To understand how critical geometry is in compression, we constructed a very simple model of a beam and evaluated it in both column strength (straight compression) and in bending (combination tension and compression). For the large open section (t = 2.0 mm, b = 6.0 in.) t/b = .013. This section would be good for about 180 MPa compressive stress before buckling. Now if we take that same over-all section size and split it in two (assume 2 hydroform tubes side by side) we have in essence increased the t/b ratio by a factor of 2 to t/b = .026 (assuming a gage of 2.0 mm). This would give you an allowable buckling stress of 650 MPa. This is 3.6 times higher than the base structure. Now what can be done is down gaging to get equivalent performance between the two sections. Down gaging to 1.4 mm ended up giving equivalent performance but provided a weight reduction of approximately 15%. This shows how improving the section geometry can allow for weight reduction. simple-design-model Results (designs with similar performance):
  • Single tube (baseline) weight (2.0mm wall) 7.4 kg
  • Duel tube weight (1.4mm wall) 6.3 kg
  • Delta 1.1 kg (15% reduction)
Certainly one can reference the Critical Buckling chart and read off a certain t/b ratio to determine if a structure is geometry-limited. Real-world examples cannot be categorized this easily. As can be seen from the surfaces there are holes, formations etc. which complicate the choice of a simple t/b ratio. Vari-Form has done extensive CAE analysis on both production intent sheet metal and hydroform structures.

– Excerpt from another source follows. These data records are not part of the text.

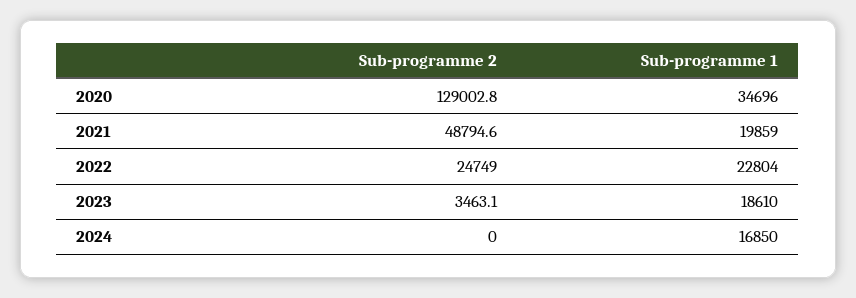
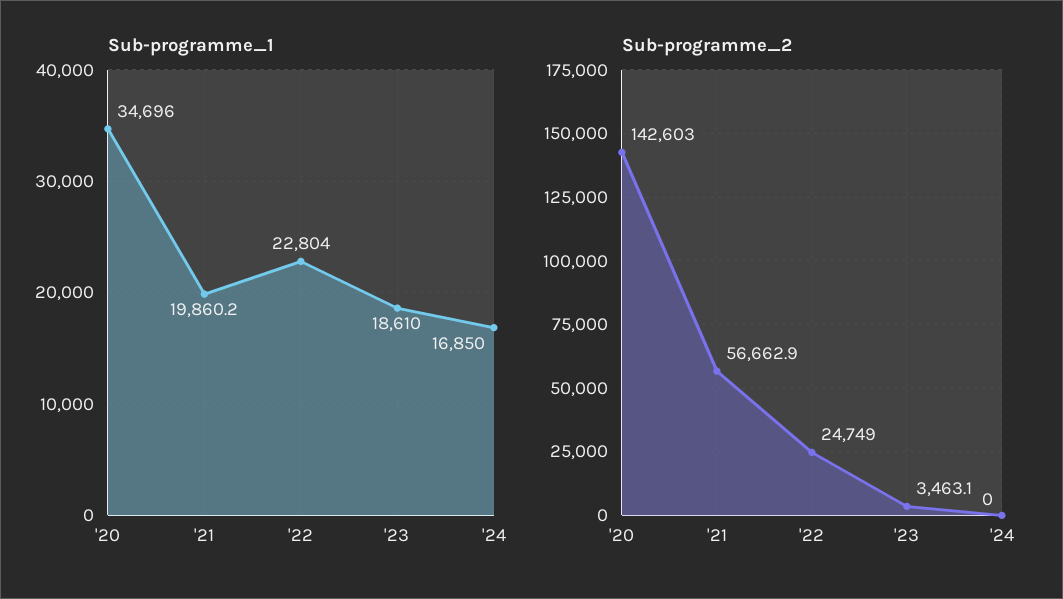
  {
    "Sub-programme 2": {
-     "2020": 129002.8,
+     "2020": 142603,
-     "2021": 48794.6,
+     "2021": 56662.9,
      "2022": 24749,
      "2023": 3463.1,
      "2024": 0
    },
    "Sub-programme 1": {
      "2020": 34696,
-     "2021": 19859,
+     "2021": 19860.2,
      "2022": 22804,
      "2023": 18610,
      "2024": 16850
    }
  }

Shown here are the results of a roof crush was performed on a structure and iterated for three material grades. Once the material strength approaches 1000 MPa (tensile strength) on the roof rail reinforcement, there is little performance difference in roof crush if the material properties are upgraded to UHSS grades. Yet, if you reduce the material strength, you see a proportional drop in load carrying capability that is directly proportional to the drop in yield strength. So if you go back to the Critical Buckling stress curve, we believe that most of the structure is going to act in the t/b range of ≤.025. At this point, material > DP 980 strength is not fully utilized because the structure buckles before the full yield strength is reached. Our experience over many similar roof studies show that materials beyond 1000MPa provide little roof crush improvements unless the geometry supports it. While boron has good formability on its side, much of the potential strength of the material is never utilized. BIW engineers are well advised to explore technologies that allow geometric optimization and more material flexibility. That is why hydroformed tube structures are an excellent choice to maintain performance and be competitive in weight.
At EuroCarBody 2014 in Germany, Mazda presented similar findings: Mazda demonstrates that, as thickness decreases in a structure, the actual percentage of “useable” yield strength decreases. Another way to look at it is if you increase the yield strength of the material by 2x, don’t expect to get a 2x gain in load carrying capability. If you go back to our roof crush analysis (Figure 7), this is exactly what you see. Ford released similar findings at the 2011 Great Designs in Steel Conference in Michigan.

So do these analytical studies translate into real world vehicles? The answer is yes. Again we take a look at some information from a previous Ford presentation on the Fusion/Mondeo. The hydroform B-pillar and its components improves upon hot-stamped boron designs.

Stiffness is important when evaluating things like NVH. In Ford’s case, the tubular design is not as stiff. However, for A and B-pillars, the load carrying capability is more important. Roof crush, pole impact and side impact are the loads that these structures are designed to manage efficiently. This change from tailor welded boron stampings to hydroform tubes resulted in a mass savings of 4 kg per vehicle. Ford also commented on significant cost savings with using the hydroform tubes, but did not quantify those results.

As we showed in HIBS I, weight reduction could be achieved in the body side structure by going to hydroform tubes that create compact sections that are not geometry-limited. This was validated by creating simple beam models for compact sections. HIBS II showed that there was more weight that could be taken out of the structure by exploiting the latest material grades, but not nearly what the initial change to a compact hydroform tube provided. In HIBS III, we talk about the theory behind the efficiency of the hydroform tubes, and use OEM data to justify these claims.


As can be seen from this paper and the ones before it, there are real opportunities to reduce the mass of a vehicle by creating better compression dominated structures. Ever higher material strength is only valuable if the geometry of the section can support it. Hydroform tubes are a good way to execute this geometry and can be readily integrated into the vehicle.